## [KUTIPAN HALAMAN]
★ ★ ★ ★

Batu Bara Dukung Ketahanan Energi Nasional

Sumber : https://nasional.tempo.co/read/1371231/batu-bara-dukung-ketahanan-energi-nasional

 

Perihal industri batu bara di Indonesia yang dianggap sebagai primadona ketahanan energi nasional merupakan persoalan yang kompleks dan saling berkaitan dalam berbagai aspek. Mulai soal teknis pertambangan, bisnis, hingga regulasi yang melibatkan kebijakan pemerintah dan masukan masyarakat jadi topik yang menarik untuk ditelaah, apalagi mengingat kontribusi batu bara secara ekonomi.


Kondisi zaman yang dinamis dan terus berkembang menjadi tantangan tersendiri bagi industri batu bara di Indonesia dalam mendukung ketahanan energi nasional. Untuk membahas hal ini, Tempo menggelar Forum Energi bertema “Peran Batu Bara dalam Mendukung Ketahanan Energi Nasional” pada Selasa, 28 Juli 2020, secara live streaming di Youtube dan Facebook Tempo.

★ ★ ★ ★

## [CUPLIKAN ENTRI]

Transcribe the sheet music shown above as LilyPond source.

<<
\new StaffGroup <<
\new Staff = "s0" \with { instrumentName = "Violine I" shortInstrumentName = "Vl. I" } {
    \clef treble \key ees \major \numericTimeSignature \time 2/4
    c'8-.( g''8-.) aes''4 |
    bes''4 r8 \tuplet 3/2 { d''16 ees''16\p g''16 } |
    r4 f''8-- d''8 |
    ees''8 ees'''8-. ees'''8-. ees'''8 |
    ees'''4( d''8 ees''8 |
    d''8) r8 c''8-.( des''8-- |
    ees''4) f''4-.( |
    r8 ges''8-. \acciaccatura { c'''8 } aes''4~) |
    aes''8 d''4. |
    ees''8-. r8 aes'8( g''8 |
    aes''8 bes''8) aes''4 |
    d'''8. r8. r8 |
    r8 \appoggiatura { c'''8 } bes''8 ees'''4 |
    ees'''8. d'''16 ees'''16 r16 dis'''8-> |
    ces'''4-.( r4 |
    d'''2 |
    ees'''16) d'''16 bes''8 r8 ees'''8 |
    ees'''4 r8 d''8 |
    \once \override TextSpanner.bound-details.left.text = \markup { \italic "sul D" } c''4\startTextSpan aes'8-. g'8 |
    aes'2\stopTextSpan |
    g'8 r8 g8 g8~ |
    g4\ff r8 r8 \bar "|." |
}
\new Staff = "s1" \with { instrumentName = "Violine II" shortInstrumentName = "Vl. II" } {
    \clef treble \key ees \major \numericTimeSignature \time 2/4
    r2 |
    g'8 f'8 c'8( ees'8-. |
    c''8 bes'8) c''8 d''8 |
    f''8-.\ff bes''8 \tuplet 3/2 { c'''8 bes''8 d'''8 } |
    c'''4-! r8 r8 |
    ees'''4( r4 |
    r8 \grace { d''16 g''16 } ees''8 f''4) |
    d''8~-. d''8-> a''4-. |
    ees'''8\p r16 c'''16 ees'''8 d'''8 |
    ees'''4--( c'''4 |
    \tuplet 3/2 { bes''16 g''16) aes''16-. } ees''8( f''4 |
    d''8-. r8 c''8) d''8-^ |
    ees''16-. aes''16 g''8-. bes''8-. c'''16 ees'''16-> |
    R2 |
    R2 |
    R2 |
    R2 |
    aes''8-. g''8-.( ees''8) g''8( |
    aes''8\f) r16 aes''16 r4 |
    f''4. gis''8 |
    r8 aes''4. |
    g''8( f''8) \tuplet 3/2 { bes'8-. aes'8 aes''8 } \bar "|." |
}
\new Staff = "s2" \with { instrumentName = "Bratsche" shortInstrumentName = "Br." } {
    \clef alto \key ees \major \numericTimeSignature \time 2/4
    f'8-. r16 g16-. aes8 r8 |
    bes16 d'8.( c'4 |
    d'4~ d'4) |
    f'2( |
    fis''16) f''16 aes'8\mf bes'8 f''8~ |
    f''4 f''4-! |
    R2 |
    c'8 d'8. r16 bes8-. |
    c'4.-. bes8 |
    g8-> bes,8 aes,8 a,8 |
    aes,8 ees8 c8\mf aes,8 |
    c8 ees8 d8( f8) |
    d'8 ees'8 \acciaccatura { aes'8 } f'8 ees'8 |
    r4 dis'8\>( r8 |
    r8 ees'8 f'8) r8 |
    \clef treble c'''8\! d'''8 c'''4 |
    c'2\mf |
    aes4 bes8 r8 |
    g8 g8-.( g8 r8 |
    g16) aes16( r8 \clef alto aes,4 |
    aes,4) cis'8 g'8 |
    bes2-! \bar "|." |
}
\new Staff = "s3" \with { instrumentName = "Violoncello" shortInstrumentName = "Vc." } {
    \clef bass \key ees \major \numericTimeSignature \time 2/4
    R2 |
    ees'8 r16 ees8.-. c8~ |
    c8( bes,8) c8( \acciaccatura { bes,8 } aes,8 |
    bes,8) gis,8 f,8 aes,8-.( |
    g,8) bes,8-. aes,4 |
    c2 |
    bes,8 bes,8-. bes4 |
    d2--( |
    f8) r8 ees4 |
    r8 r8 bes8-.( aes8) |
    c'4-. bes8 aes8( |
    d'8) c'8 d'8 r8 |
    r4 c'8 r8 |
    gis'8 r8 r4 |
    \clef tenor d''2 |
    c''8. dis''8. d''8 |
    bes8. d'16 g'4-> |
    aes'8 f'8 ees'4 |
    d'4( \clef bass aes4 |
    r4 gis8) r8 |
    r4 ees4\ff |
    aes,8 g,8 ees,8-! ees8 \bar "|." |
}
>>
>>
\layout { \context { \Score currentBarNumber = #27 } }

★ ★ ★ ★

## [YANG PERLU DIKERJAKAN]
(a) Terjemahkan kalimat dari kutipan halaman tentang batu bara ini ke dalam bahasa Inggris: "Kondisi zaman yang dinamis dan terus berkembang menjadi tantangan tersendiri bagi industri batu bara di Indonesia dalam mendukung ketahanan energi nasional."
(b) Jawablah pertanyaan-pertanyaan berikut berdasarkan kutipan halaman tentang batu bara.
(i) Industri batu bara di Indonesia dianggap sebagai primadona apa?
(ii) Apa tema Forum Energi yang digelar Tempo?
(iii) Pada hari dan tanggal berapa forum itu digelar?
(c) Tuliskan kembali dengan tepat bagian kutipan halaman tentang batu bara yang dimulai dari "Perihal industri batu" dan berakhir pada "bara secara ekonomi.".
Entri-entri tersebut tidak ada hubungannya dengan kutipan halaman.

## [JAWABAN LATIHAN]
(a) The dynamic and ever-evolving conditions of the times pose a particular challenge for the coal industry in Indonesia in supporting national energy security.

(b)
(i) Ketahanan energi nasional.
(ii) "Peran Batu Bara dalam Mendukung Ketahanan Energi Nasional".
(iii) Selasa, 28 Juli 2020.

(c)
Perihal industri batu bara di Indonesia yang dianggap sebagai primadona ketahanan energi nasional merupakan persoalan yang kompleks dan saling berkaitan dalam berbagai aspek. Mulai soal teknis pertambangan, bisnis, hingga regulasi yang melibatkan kebijakan pemerintah dan masukan masyarakat jadi topik yang menarik untuk ditelaah, apalagi mengingat kontribusi batu bara secara ekonomi.